IRISH SOCIETY OF GASTROENTEROLOGY
Oral Winners 2020 - First Prize
St. Vincent’s University Hospital School of Medicine
Crohn’s disease is associated with elevated levels of the proinflammatory CXCR3 ligands (CXCL9, 10 and 11) with an associated reduction in Paneth cell-derived antimicrobial peptides in ex-vivo ileal b
F Jones, C Egan, G Doherty, E McNamee
Centre for Colorectal Disease, St. Vincent’s University Hospital School of Medicine, University College Dublin Mucosal Immunology Research Laboratory, Institute of Immunology, Maynooth University, Maynooth
Despite an expanding array of treatment options, a significant proportion of Crohn’s disease (CD) patients fail to respond to currently available therapies, underpinning the importance of biological insights into disease pathogenesis. The proinflammatory chemokines CXCL9,10+11 bind to the CXCR3 receptor, highly expressed on effector T-cells. Mouse models of chronic ileitis have shown that CXCR3+ effector T cells drive the loss of paneth cells that play an important role in innate immunity and mucosal barrier function. In the TNFΔΔARE mouse ileitis-model, small molecule inhibition of the CXCR3 receptor reverses paneth cell loss and restores antimicrobial peptide levels.
The aim of this study was to evaluate the role of chemokines that bind to CXCR3+ effector T-cells in adult patients with ileal CD and to compare this to healthy controls.
13 CD patients and 16 controls attending for endoscopic evaluation were prospectively recruited at St.Vincent’s University Hospital and ileal biopsies were collected in media. RNA was extracted using the Quiagen kit, DNAse treated using DNAse I(Invitrogen) and reverse transcribed using M-MLV reverse transcriptase(Promega). Target cDNAs were quantified using an Applied BiosystemsTM QuantStudioTM 7 Flex Real-Time PCR System.

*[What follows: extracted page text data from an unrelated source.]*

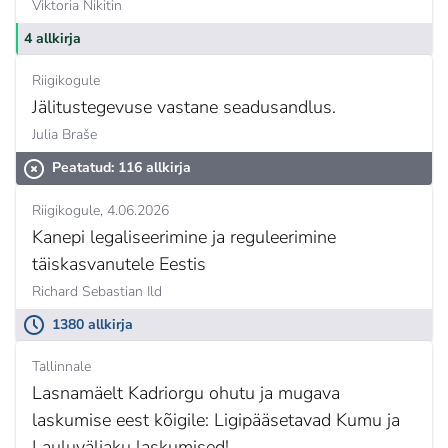
Viktoria Nikitin
4 allkirja
Riigikogule
Jälitustegevuse vastane seadusandlus.
Julia Braše
Peatatud: 116 allkirja
Riigikogule
4.06.2026
Kanepi legaliseerimine ja reguleerimine
täiskasvanutele Eestis
Richard Sebastian Ild
1380 allkirja
Tallinnale
Lasnamäelt Kadriorgu ohutu ja mugava
laskumise eest kõigile: Ligipääsetavad Kumu ja
Lauluväljaku laskumised!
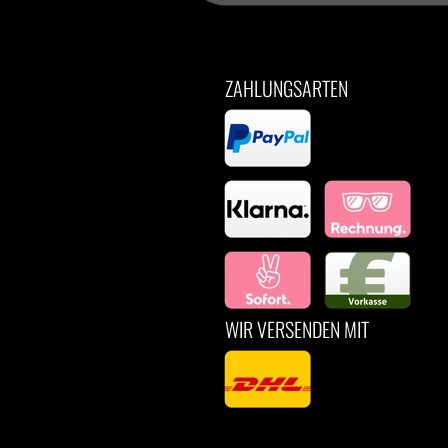
ZAHLUNGSARTEN
WIR VERSENDEN MIT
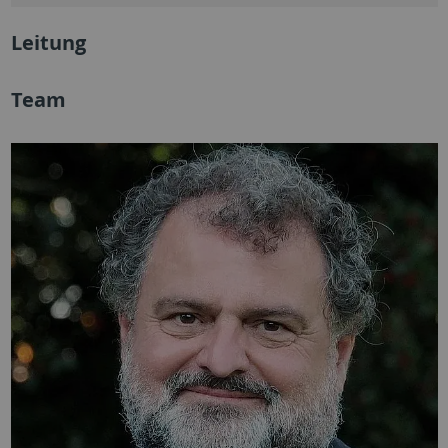
Leitung
Team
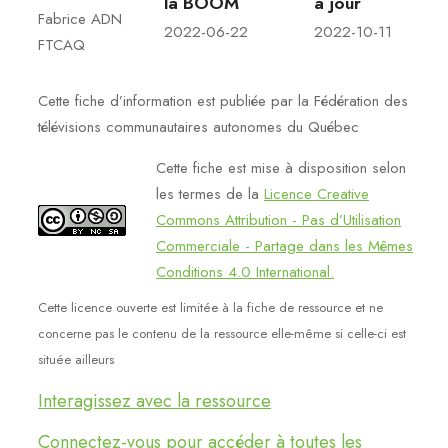
la BOOM
à jour
Fabrice ADN
2022-06-22
2022-10-11
FTCAQ
Cette fiche d’information est publiée par la Fédération des
télévisions communautaires autonomes du Québec
Cette fiche est mise à disposition selon
les termes de la
Licence Creative
Commons Attribution - Pas d’Utilisation
Commerciale - Partage dans les Mêmes
Conditions 4.0 International.
Cette licence ouverte est limitée à la fiche de ressource et ne
concerne pas le contenu de la ressource elle-même si celle-ci est
située ailleurs
Interagissez avec la ressource
Connectez-vous pour accéder à toutes les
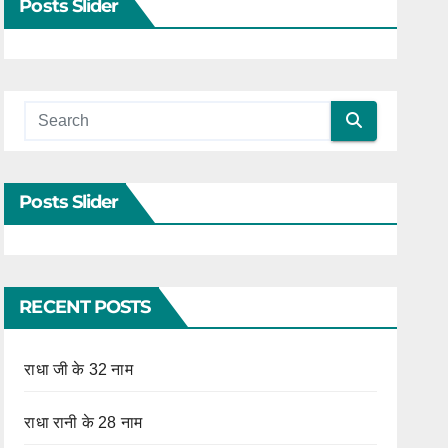
Posts Slider
Posts Slider
RECENT POSTS
राधा जी के 32 नाम
राधा रानी के 28 नाम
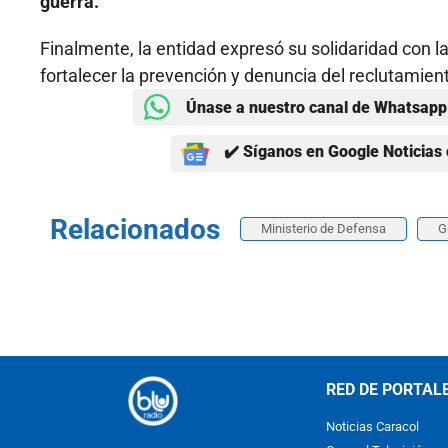
guerra.
Finalmente, la entidad expresó su solidaridad con l
fortalecer la prevención y denuncia del reclutamien
Únase a nuestro canal de Whatsapp 
✔️ Síganos en Google Noticias 
Relacionados
Ministerio de Defensa
G
RED DE PORTAL
Noticias Caracol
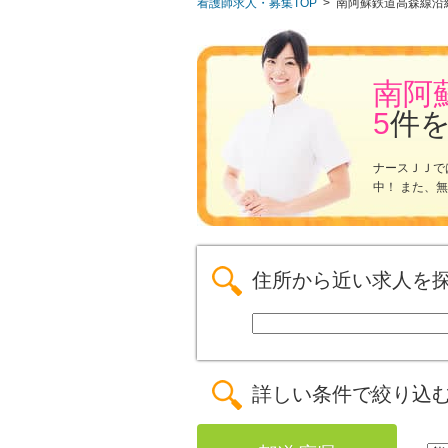
看護師求人・募集TOP
>
南阿蘇鉄道高森線沿
南阿
5
件
ナースＪＪで
中！ また、
住所から近い求人を
詳しい条件で絞り込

Our results show an increase in the relative mRNA expression of CXCR3 associated chemokines with significantly higher levels of CXCL9, CXCL10 and CXCL11 in ileal CD patients compared to healthy controls. This coincides with a reduction in paneth cell-derived antimicrobial peptides with significantly lower levels of alpha defensins (DEFA5,DEFA6) and lysozyme in CD patients compared to healthy controls.
This study supports data from animal models and provides a hypothesis for the loss of paneth cells in patients with ileal CD with important therapeutic potential utilizing CXCR3 receptor blockade.